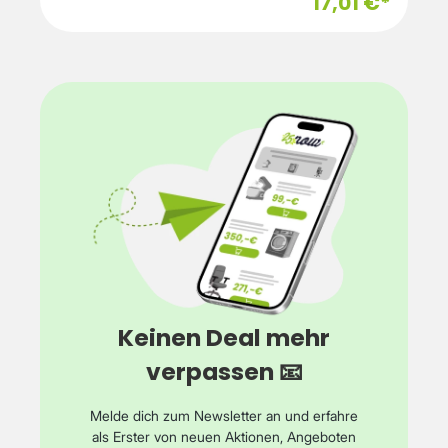
17,01 €*
Keinen Deal mehr
verpassen 📧
Melde dich zum Newsletter an und erfahre
als Erster von neuen Aktionen, Angeboten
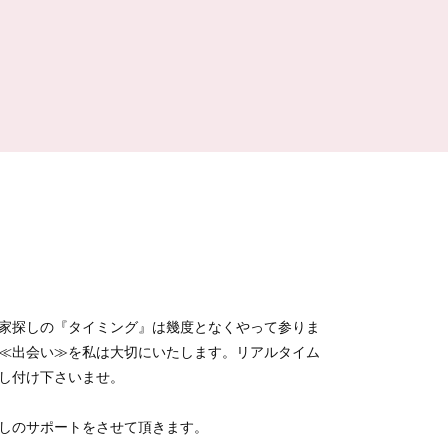
家探しの『タイミング』は幾度となくやって参りま
≪出会い≫を私は大切にいたします。リアルタイム
し付け下さいませ。
しのサポートをさせて頂きます。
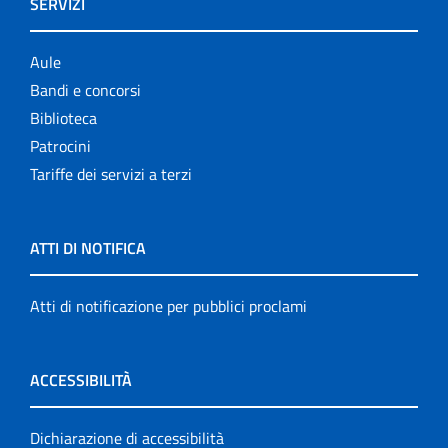
SERVIZI
Aule
Bandi e concorsi
Biblioteca
Patrocini
Tariffe dei servizi a terzi
ATTI DI NOTIFICA
Atti di notificazione per pubblici proclami
ACCESSIBILITÀ
Dichiarazione di accessibilità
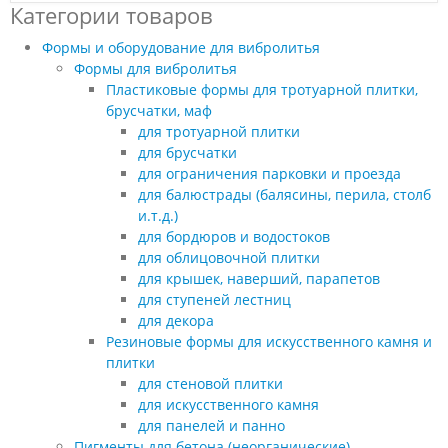
Категории товаров
Формы и оборудование для вибролитья
Формы для вибролитья
Пластиковые формы для тротуарной плитки,
брусчатки, маф
для тротуарной плитки
для брусчатки
для ограничения парковки и проезда
для балюстрады (балясины, перила, столб
и.т.д.)
для бордюров и водостоков
для облицовочной плитки
для крышек, наверший, парапетов
для ступеней лестниц
для декора
Резиновые формы для искусственного камня и
плитки
для стеновой плитки
для искусственного камня
для панелей и панно
Пигменты для бетона (неорганические)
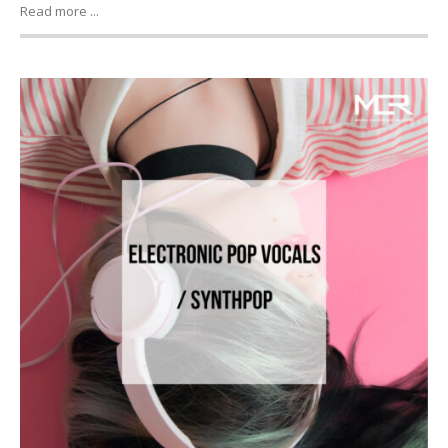
Read more ...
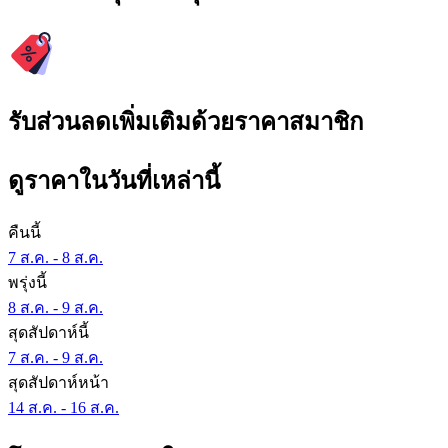
รับส่วนลดเพิ่มเติมด้วยราคาสมาชิก
ดูราคาในวันที่เหล่านี้
คืนนี้
7 ส.ค. - 8 ส.ค.
พรุ่งนี้
8 ส.ค. - 9 ส.ค.
สุดสัปดาห์นี้
7 ส.ค. - 9 ส.ค.
สุดสัปดาห์หน้า
14 ส.ค. - 16 ส.ค.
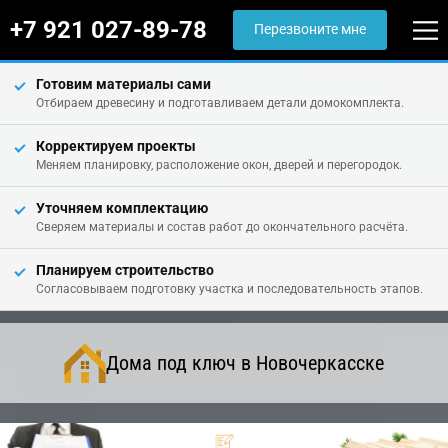
+7 921 027-89-78
Перезвоните мне
Готовим материалы сами
Отбираем древесину и подготавливаем детали домокомплекта.
Корректируем проекты
Меняем планировку, расположение окон, дверей и перегородок.
Уточняем комплектацию
Сверяем материалы и состав работ до окончательного расчёта.
Планируем строительство
Согласовываем подготовку участка и последовательность этапов.
Дома под ключ в Новочеркасске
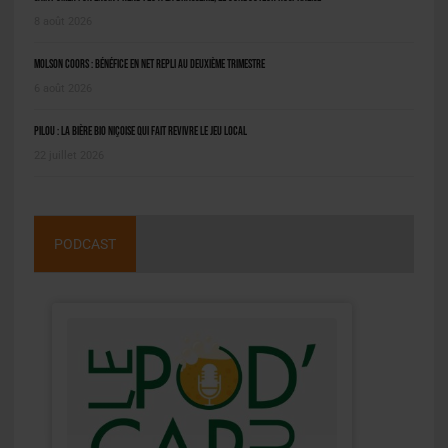
8 août 2026
Molson Coors : bénéfice en net repli au deuxième trimestre
6 août 2026
Pilou : la bière bio niçoise qui fait revivre le jeu local
22 juillet 2026
PODCAST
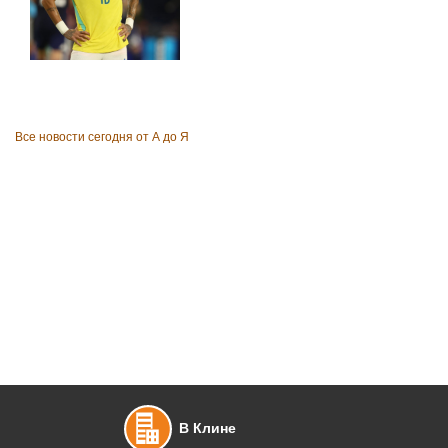
Все новости сегодня от А до Я
В Клине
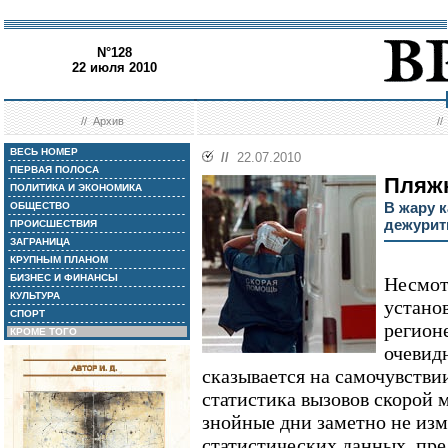
N°128
22 июля 2010
//
Архив
/
ВЕСЬ НОМЕР
//
22.07.2010
ПЕРВАЯ ПОЛОСА
Пляж
ПОЛИТИКА И ЭКОНОМИКА
В жару 
ОБЩЕСТВО
дежурит
ПРОИСШЕСТВИЯ
ЗАГРАНИЦА
КРУПНЫМ ПЛАНОМ
БИЗНЕС И ФИНАНСЫ
Несмотр
КУЛЬТУРА
устано
СПОРТ
регион
КРОМЕ ТОГО
очевид
сказывается на самочувстви
статистика вызовов скорой
знойные дни заметно не изм
статистических данных, пре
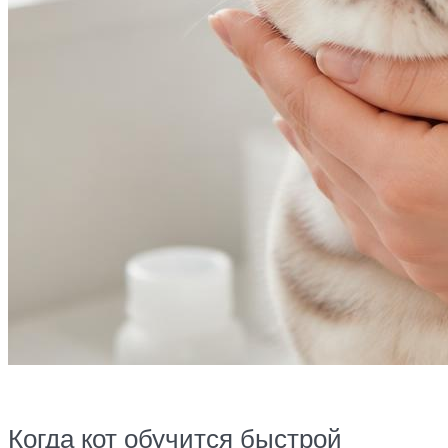
Когда кот обучится быстрой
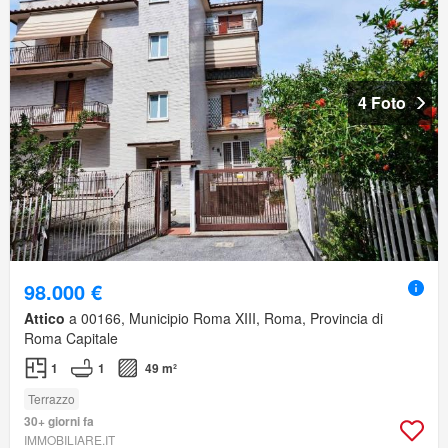
4 Foto
98.000 €
Attico
a 00166, Municipio Roma XIII, Roma, Provincia di
Roma Capitale
1
1
49 m²
Terrazzo
30+ giorni fa
IMMOBILIARE.IT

What you have to do: Edit the text read from all of the entries above so that "Newsletter" becomes "Rundbrief" and nothing else changes. Leave the pictures out of your answer.

Answer section:
17,01 €*
Keinen Deal mehr
verpassen 📧
Melde dich zum Rundbrief an und erfahre
als Erster von neuen Aktionen, Angeboten
家探しの『タイミング』は幾度となくやって参りま
≪出会い≫を私は大切にいたします。リアルタイム
し付け下さいませ。
しのサポートをさせて頂きます。
SERVIZI
Aule
Bandi e concorsi
Biblioteca
Patrocini
Tariffe dei servizi a terzi
ATTI DI NOTIFICA
Atti di notificazione per pubblici proclami
ACCESSIBILITÀ
Dichiarazione di accessibilità
Категории товаров
Формы и оборудование для вибролитья
Формы для вибролитья
Пластиковые формы для тротуарной плитки,
брусчатки, маф
для тротуарной плитки
для брусчатки
для ограничения парковки и проезда
для балюстрады (балясины, перила, столб
и.т.д.)
для бордюров и водостоков
для облицовочной плитки
для крышек, наверший, парапетов
для ступеней лестниц
для декора
Резиновые формы для искусственного камня и
плитки
для стеновой плитки
для искусственного камня
для панелей и панно
Пигменты для бетона (неорганические)
Read more ...
รับส่วนลดเพิ่มเติมด้วยราคาสมาชิก
ดูราคาในวันที่เหล่านี้
คืนนี้
7 ส.ค. - 8 ส.ค.
พรุ่งนี้
8 ส.ค. - 9 ส.ค.
สุดสัปดาห์นี้
7 ส.ค. - 9 ส.ค.
สุดสัปดาห์หน้า
14 ส.ค. - 16 ส.ค.
+7 921 027-89-78
Перезвоните мне
Готовим материалы сами
Отбираем древесину и подготавливаем детали домокомплекта.
Корректируем проекты
Меняем планировку, расположение окон, дверей и перегородок.
Уточняем комплектацию
Сверяем материалы и состав работ до окончательного расчёта.
Планируем строительство
Согласовываем подготовку участка и последовательность этапов.
Дома под ключ в Новочеркасске
8 août 2026
Molson Coors : bénéfice en net repli au deuxième trimestre
6 août 2026
Pilou : la bière bio niçoise qui fait revivre le jeu local
22 juillet 2026
PODCAST
Все новости сегодня от А до Я
В Клине
N°128
22 июля 2010
//
Архив
/
ВЕСЬ НОМЕР
//
22.07.2010
ПЕРВАЯ ПОЛОСА
Пляж
ПОЛИТИКА И ЭКОНОМИКА
В жару 
ОБЩЕСТВО
дежурит
ПРОИСШЕСТВИЯ
ЗАГРАНИЦА
КРУПНЫМ ПЛАНОМ
БИЗНЕС И ФИНАНСЫ
Несмотр
КУЛЬТУРА
устано
СПОРТ
регион
КРОМЕ ТОГО
очевид
сказывается на самочувстви
статистика вызовов скорой
знойные дни заметно не изм
статистических данных, пре
Когда кот обучится быстрой
4 Foto
98.000 €
Attico
a 00166, Municipio Roma XIII, Roma, Provincia di
Roma Capitale
1
1
49 m²
Terrazzo
30+ giorni fa
IMMOBILIARE.IT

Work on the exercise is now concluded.